WORK ITEM
Copy every line from the one that holds "roll_deg: +0.5" to the end of the records below, exactly and with nothing else, but without any pictures.

[[ MATERIAL FOR THIS TASK, beginning ]]

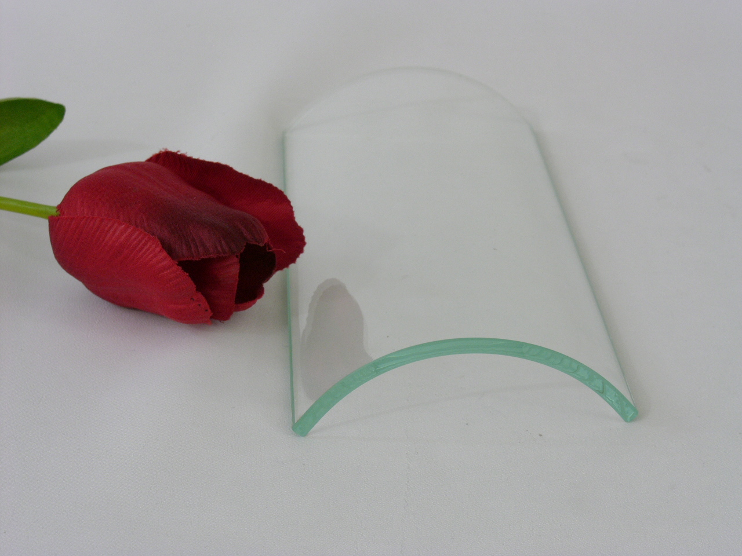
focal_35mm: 90
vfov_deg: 16.4
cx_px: 371
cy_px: 278
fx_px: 1929
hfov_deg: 21.8
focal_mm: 22.5
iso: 100
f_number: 8
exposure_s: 1/4
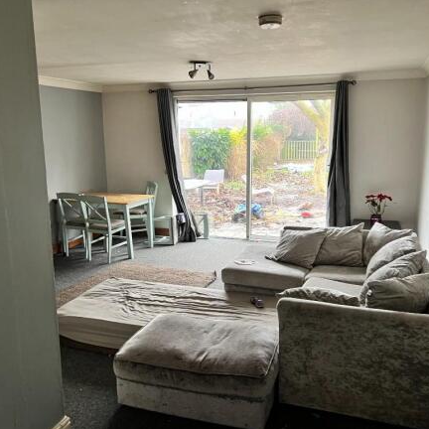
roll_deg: +0.5
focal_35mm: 31
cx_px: 222
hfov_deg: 52.5
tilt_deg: -14.0
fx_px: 435
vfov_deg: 52.5
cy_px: 215
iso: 125
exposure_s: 1/63
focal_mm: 5.7
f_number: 1.5
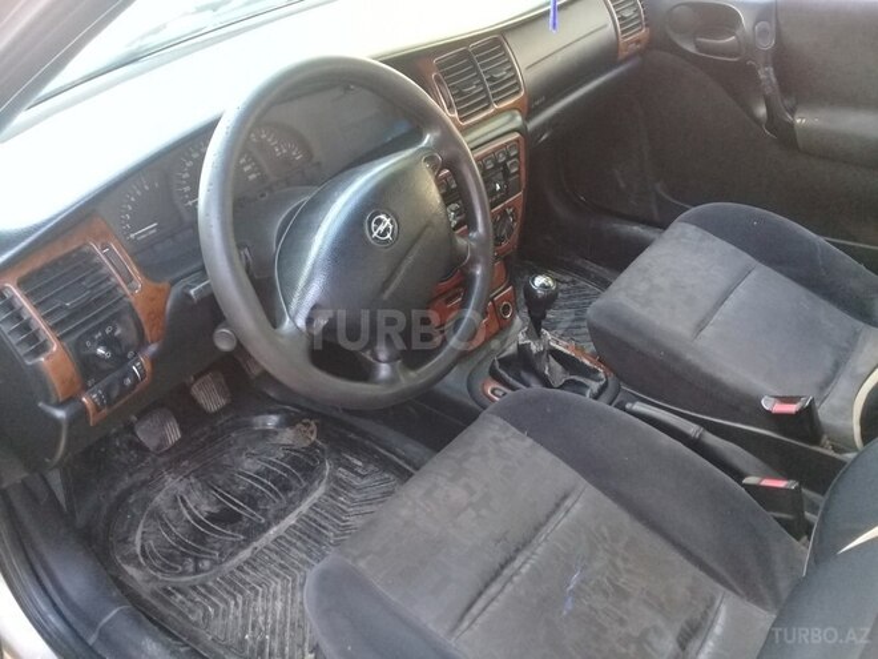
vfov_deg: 45.4
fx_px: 786
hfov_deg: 58.4
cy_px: 330
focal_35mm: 31
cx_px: 439
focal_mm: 3.3
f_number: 2.2
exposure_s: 1/33
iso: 160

[[ MATERIAL FOR THIS TASK, end ]]

SOLUTION FOR THIS PROBLEM
roll_deg: +0.5
focal_35mm: 31
cx_px: 222
hfov_deg: 52.5
tilt_deg: -14.0
fx_px: 435
vfov_deg: 52.5
cy_px: 215
iso: 125
exposure_s: 1/63
focal_mm: 5.7
f_number: 1.5
vfov_deg: 45.4
fx_px: 786
hfov_deg: 58.4
cy_px: 330
focal_35mm: 31
cx_px: 439
focal_mm: 3.3
f_number: 2.2
exposure_s: 1/33
iso: 160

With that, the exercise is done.